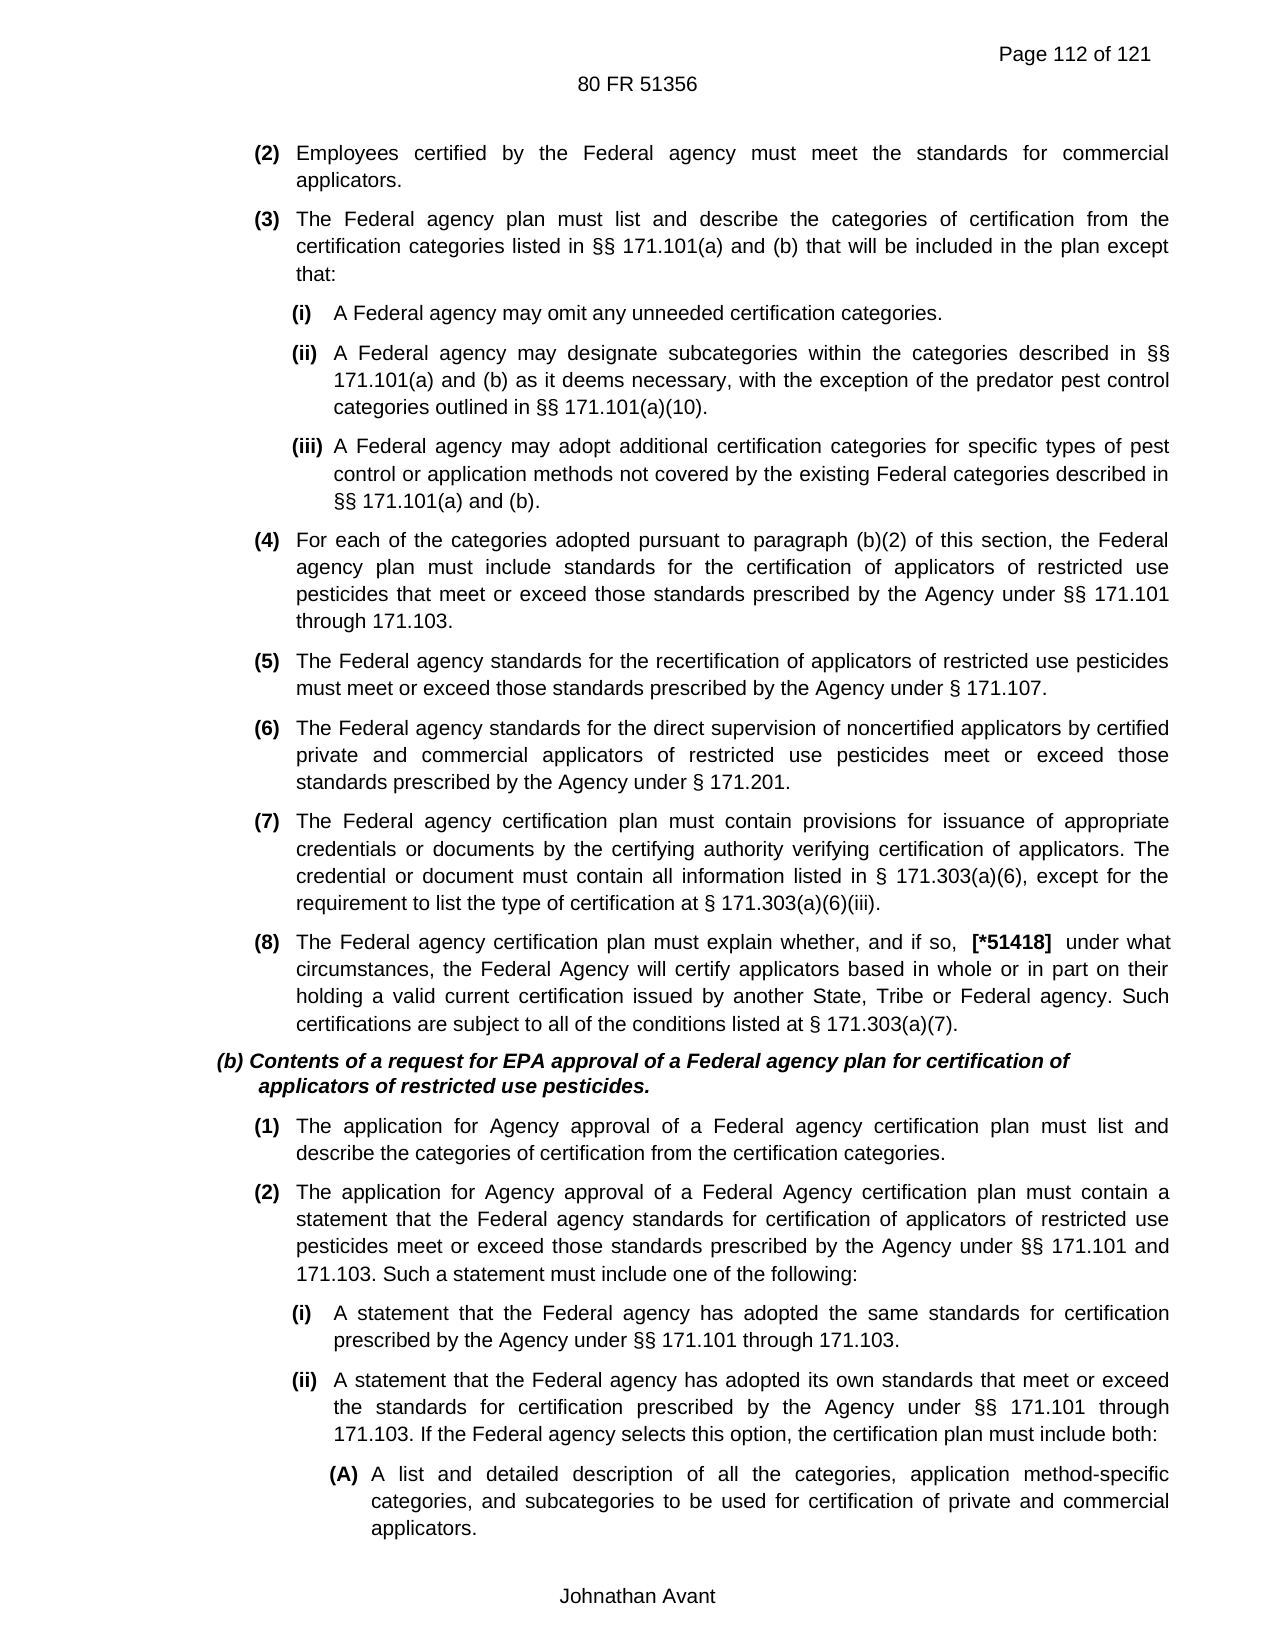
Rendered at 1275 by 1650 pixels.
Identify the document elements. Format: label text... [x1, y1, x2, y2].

list The application for Agency approval of a Federal agency certification plan must list and describe the categories of certification from the certification categories. [254, 1110, 1171, 1164]
list A list and detailed description of all the categories, application method-specific categories, and subcategories to be used for certification of private and commercial applicators. [329, 1458, 1171, 1539]
list A Federal agency may designate subcategories within the categories described in §§ 171.101(a) and (b) as it deems necessary, with the exception of the predator pest control categories outlined in §§ 171.101(a)(10). [292, 337, 1171, 419]
list The application for Agency approval of a Federal Agency certification plan must contain a statement that the Federal agency standards for certification of applicators of restricted use pesticides meet or exceed those standards prescribed by the Agency under §§ 171.101 and 171.103. Such a statement must include one of the following: [254, 1177, 1171, 1285]
list The Federal agency certification plan must explain whether, and if so, [*51418] under what circumstances, the Federal Agency will certify applicators based in whole or in part on their holding a valid current certification issued by another State, Tribe or Federal agency. Such certifications are subject to all of the conditions listed at § 171.303(a)(7). [254, 927, 1171, 1035]
list The Federal agency standards for the recertification of applicators of restricted use pesticides must meet or exceed those standards prescribed by the Agency under § 171.107. [254, 646, 1171, 700]
list Employees certified by the Federal agency must meet the standards for commercial applicators. [254, 137, 1171, 192]
list The Federal agency certification plan must contain provisions for issuance of appropriate credentials or documents by the certifying authority verifying certification of applicators. The credential or document must contain all information listed in § 171.303(a)(6), except for the requirement to list the type of certification at § 171.303(a)(6)(iii). [254, 806, 1171, 914]
list The Federal agency plan must list and describe the categories of certification from the certification categories listed in §§ 171.101(a) and (b) that will be included in the plan except that: [254, 204, 1171, 285]
list EPA approval of a Federal agency plan for certification of applicators of restricted use pesticides. [217, 1048, 1171, 1098]
list For each of the categories adopted pursuant to paragraph (b)(2) of this section, the Federal agency plan must include standards for the certification of applicators of restricted use pesticides that meet or exceed those standards prescribed by the Agency under §§ 171.101 through 171.103. [254, 525, 1171, 633]
list A statement that the Federal agency has adopted the same standards for certification prescribed by the Agency under §§ 171.101 through 171.103. [292, 1298, 1171, 1352]
list A Federal agency may adopt additional certification categories for specific types of pest control or application methods not covered by the existing Federal categories described in §§ 171.101(a) and (b). [292, 431, 1171, 512]
list A statement that the Federal agency has adopted its own standards that meet or exceed the standards for certification prescribed by the Agency under §§ 171.101 through 171.103. If the Federal agency selects this option, the certification plan must include both: [292, 1364, 1171, 1446]
list The Federal agency standards for the direct supervision of noncertified applicators by certified private and commercial applicators of restricted use pesticides meet or exceed those standards prescribed by the Agency under § 171.201. [254, 712, 1171, 794]
list A Federal agency may omit any unneeded certification categories. [292, 298, 1171, 325]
···
→ YOUR TASK: Please write out every entry exactly, but skip the pictures.

→ RESULT OF THE TASK:
Rendered at 1275 by 1650 pixels.
Identify the document elements. Format: label text... [x1, y1, x2, y2].

list The application for Agency approval of a Federal agency certification plan must list and describe the categories of certification from the certification categories. [254, 1110, 1171, 1164]
list A list and detailed description of all the categories, application method-specific categories, and subcategories to be used for certification of private and commercial applicators. [329, 1458, 1171, 1539]
list A Federal agency may designate subcategories within the categories described in §§ 171.101(a) and (b) as it deems necessary, with the exception of the predator pest control categories outlined in §§ 171.101(a)(10). [292, 337, 1171, 419]
list The application for Agency approval of a Federal Agency certification plan must contain a statement that the Federal agency standards for certification of applicators of restricted use pesticides meet or exceed those standards prescribed by the Agency under §§ 171.101 and 171.103. Such a statement must include one of the following: [254, 1177, 1171, 1285]
list The Federal agency certification plan must explain whether, and if so, [*51418] under what circumstances, the Federal Agency will certify applicators based in whole or in part on their holding a valid current certification issued by another State, Tribe or Federal agency. Such certifications are subject to all of the conditions listed at § 171.303(a)(7). [254, 927, 1171, 1035]
list The Federal agency standards for the recertification of applicators of restricted use pesticides must meet or exceed those standards prescribed by the Agency under § 171.107. [254, 646, 1171, 700]
list Employees certified by the Federal agency must meet the standards for commercial applicators. [254, 137, 1171, 192]
list The Federal agency certification plan must contain provisions for issuance of appropriate credentials or documents by the certifying authority verifying certification of applicators. The credential or document must contain all information listed in § 171.303(a)(6), except for the requirement to list the type of certification at § 171.303(a)(6)(iii). [254, 806, 1171, 914]
list The Federal agency plan must list and describe the categories of certification from the certification categories listed in §§ 171.101(a) and (b) that will be included in the plan except that: [254, 204, 1171, 285]
list EPA approval of a Federal agency plan for certification of applicators of restricted use pesticides. [217, 1048, 1171, 1098]
list For each of the categories adopted pursuant to paragraph (b)(2) of this section, the Federal agency plan must include standards for the certification of applicators of restricted use pesticides that meet or exceed those standards prescribed by the Agency under §§ 171.101 through 171.103. [254, 525, 1171, 633]
list A statement that the Federal agency has adopted the same standards for certification prescribed by the Agency under §§ 171.101 through 171.103. [292, 1298, 1171, 1352]
list A Federal agency may adopt additional certification categories for specific types of pest control or application methods not covered by the existing Federal categories described in §§ 171.101(a) and (b). [292, 431, 1171, 512]
list A statement that the Federal agency has adopted its own standards that meet or exceed the standards for certification prescribed by the Agency under §§ 171.101 through 171.103. If the Federal agency selects this option, the certification plan must include both: [292, 1364, 1171, 1446]
list The Federal agency standards for the direct supervision of noncertified applicators by certified private and commercial applicators of restricted use pesticides meet or exceed those standards prescribed by the Agency under § 171.201. [254, 712, 1171, 794]
list A Federal agency may omit any unneeded certification categories. [292, 298, 1171, 325]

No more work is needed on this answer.